### TESTO

Acqua santissima. La Chiesa e la ‘ndrangheta: storia di potere, silenzi e assoluzioni – Nicola Gratteri

SINTESI DEL LIBRO:
La Madonna della Montagna ha «due occhi bianchi e neri, fissi,
che guardano da tutte le parti».1 La statua, costruita in pietra di tufo,
è custodita in un santuario nascosto tra i dirupi dell'Aspromonte, in
una gola bagnata da due fiumi, una zona boschiva, piena di laghetti,
felci, ginestre, in cui crescono il castagno, il pino, la quercia, il
nocchio, il frassino e l'abete. Racconta Edward Lear, scrittore ed
illustratore inglese che visita la Calabria nel 1847:
Senza dubbio, Santa Maria di Polsi è una delle più notevoli scene
che io abbia mai visto; l'edificio è pittoresco, ma non molto antico, e
senza pretese di gusto architettonico, ed è situato in alto sopra il
grande torrente, che viene giù dalla vera cima dell'Aspromonte, la cui
alta vetta - Montalto è il tetto e la corona del paesaggio {...}. Nessun
altro posto, persino più remoto, fa intravedere un paesaggio di
maggiore contrasto persino con quelli in cui giacciono spesso i
solitari monasteri d'Italia, che dalla loro altezza e dal loro angolo
dominano o una distante pianura o il mare. Qui, invece, tutto
intorno, al di sopra e al di sotto, è chiuso da boschi e montagne -
nessuno sbocco, nessuna varietà - soltanto la solitudine ed il senso
dell'eremitaggio regnano sovrani.2
Alla devozione di questa Madonna è legato uno dei pellegrinaggi
più antichi di tutto il Sud d'Italia. Secondo la leggenda, nel luogo
dove oggi sorge l'altare maggiore, nell'XI o XII secolo sarebbe stata
rinvenuta una strana croce di ferro, dissotterrata con le corna da un
torello. C'è chi dice che a trovarla fu un pastorello di Santa Cristina
d'Aspromonte e chi, invece, i levrieri del conte Ruggero, durante una
battuta di caccia. Da allora, migliaia di persone venerano la Madonna
della Montagna, che viene portata in processione ogni anno, nel terzo
giorno di settembre.

### DATI IN ESAME
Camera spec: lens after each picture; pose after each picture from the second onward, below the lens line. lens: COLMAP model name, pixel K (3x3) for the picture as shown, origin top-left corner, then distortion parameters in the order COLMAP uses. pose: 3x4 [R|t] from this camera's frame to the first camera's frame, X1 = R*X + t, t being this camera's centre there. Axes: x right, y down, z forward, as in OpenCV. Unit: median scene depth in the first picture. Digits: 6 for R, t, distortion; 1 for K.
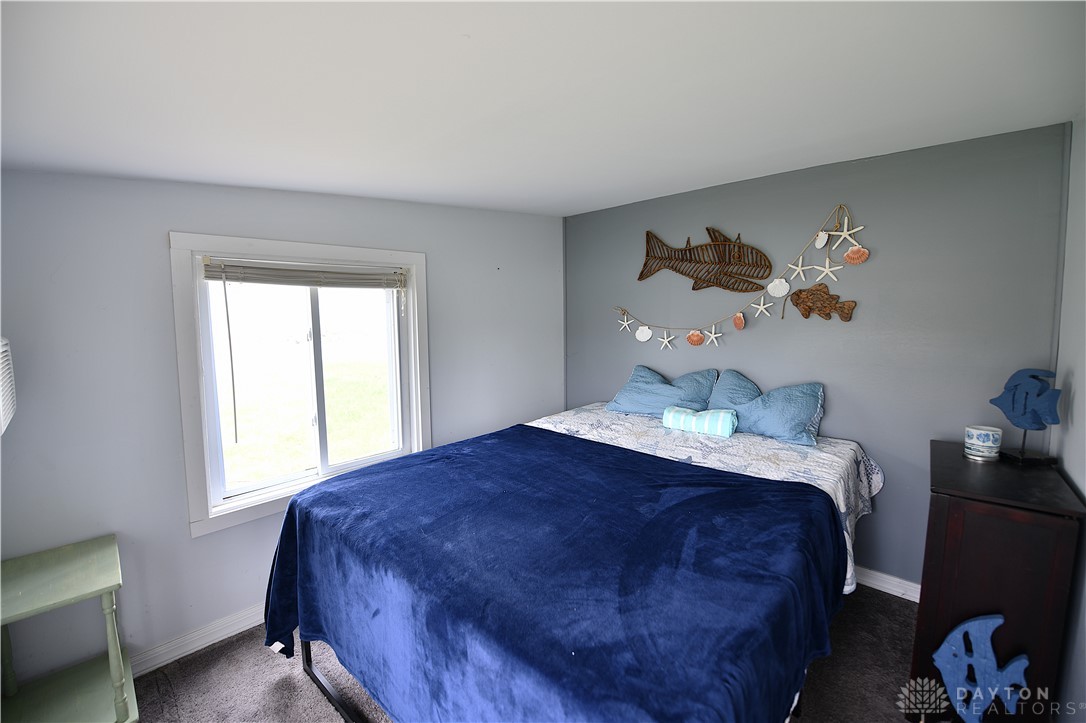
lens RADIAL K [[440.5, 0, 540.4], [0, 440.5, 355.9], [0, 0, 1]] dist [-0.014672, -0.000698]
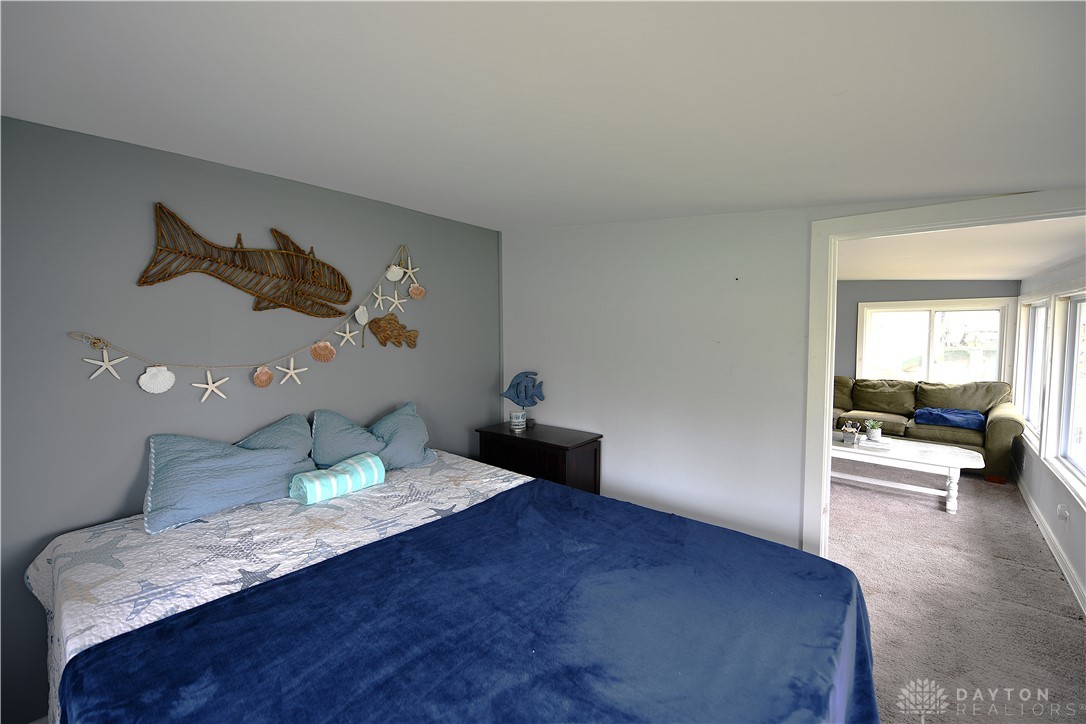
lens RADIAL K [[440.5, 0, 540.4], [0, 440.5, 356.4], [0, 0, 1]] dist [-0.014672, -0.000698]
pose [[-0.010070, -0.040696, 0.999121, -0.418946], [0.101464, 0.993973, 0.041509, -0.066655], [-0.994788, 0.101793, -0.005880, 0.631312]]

---

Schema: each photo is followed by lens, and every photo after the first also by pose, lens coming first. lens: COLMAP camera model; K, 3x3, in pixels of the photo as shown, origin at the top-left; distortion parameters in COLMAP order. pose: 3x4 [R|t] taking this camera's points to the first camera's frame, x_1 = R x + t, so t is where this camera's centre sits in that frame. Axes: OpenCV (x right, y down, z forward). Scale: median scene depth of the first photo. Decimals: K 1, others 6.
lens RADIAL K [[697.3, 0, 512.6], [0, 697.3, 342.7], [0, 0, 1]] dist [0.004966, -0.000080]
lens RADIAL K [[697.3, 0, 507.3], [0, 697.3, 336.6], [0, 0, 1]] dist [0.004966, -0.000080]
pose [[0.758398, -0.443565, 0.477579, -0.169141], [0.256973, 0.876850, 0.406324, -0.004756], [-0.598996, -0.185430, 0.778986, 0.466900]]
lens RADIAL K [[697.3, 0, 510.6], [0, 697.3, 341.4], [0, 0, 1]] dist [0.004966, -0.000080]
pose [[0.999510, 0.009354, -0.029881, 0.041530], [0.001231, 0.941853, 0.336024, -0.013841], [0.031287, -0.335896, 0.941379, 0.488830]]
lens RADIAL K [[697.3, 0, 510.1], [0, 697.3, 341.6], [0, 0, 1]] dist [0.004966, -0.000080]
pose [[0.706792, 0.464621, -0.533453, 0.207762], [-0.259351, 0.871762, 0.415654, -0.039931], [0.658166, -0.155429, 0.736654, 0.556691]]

### CONSEGNA A
In quale anno Edward Lear visita la Calabria, secondo il testo sulla Madonna della Montagna?
### CONSEGNA B
Prosegui il testo sulla Madonna della Montagna a partire dal punto in cui si interrompe.

### RISULTATO A
Nel 1847.

### RISULTATO B
«Hanno il privilegio di portatori gli uomini di Bagnara, gente di
mare, audaci e ricchi migratori, pescatori accaniti di pescespada e di
tonni» scrive Corrado Alvaro, l'autore di Gente d'Aspromonte.
Sono loro i più abili a far correre, come se volasse, l'immagine
della Madonna sul suo pesante piedistallo, mentre le buttano intorno
grano, confetti, fiori; non si sente altro, tra lo sparo dei fucili {...} che
il battito di migliaia di pugni su migliaia di petti, un rombo di
umanità viva tra cui l'uomo più sgannato trema come davanti a
un'armonia più alta della mente umana. Le semplici donne che non
si sanno spiegare nulla, si stracciano il viso e non riescono neppure a
piangere.3
Le cose cambiano sensibilmente alla fine dell'Ottocento, quando
presso il monastero si cominciano a vedere uomini di 'ndrangheta.
Anni in cui centinaia di capre vengono arrostite nei prati vicini, in un
incendio di lumi e lampi di fucili favorito da una concessione
risalente al tempo dei Borbone che, tra arcaicità e tribalismo,
consente l'accesso al santuario anche agli uomini armati.4 L'uscita
della statua della Madonna, allora, veniva celebrata a colpi di fucile
esplosi per aria. Capitava, così, che al termine della festa, tra i boschi
venissero trovati i corpi di persone giustiziate per essere venute
meno alla consegna del silenzio o dell'onore.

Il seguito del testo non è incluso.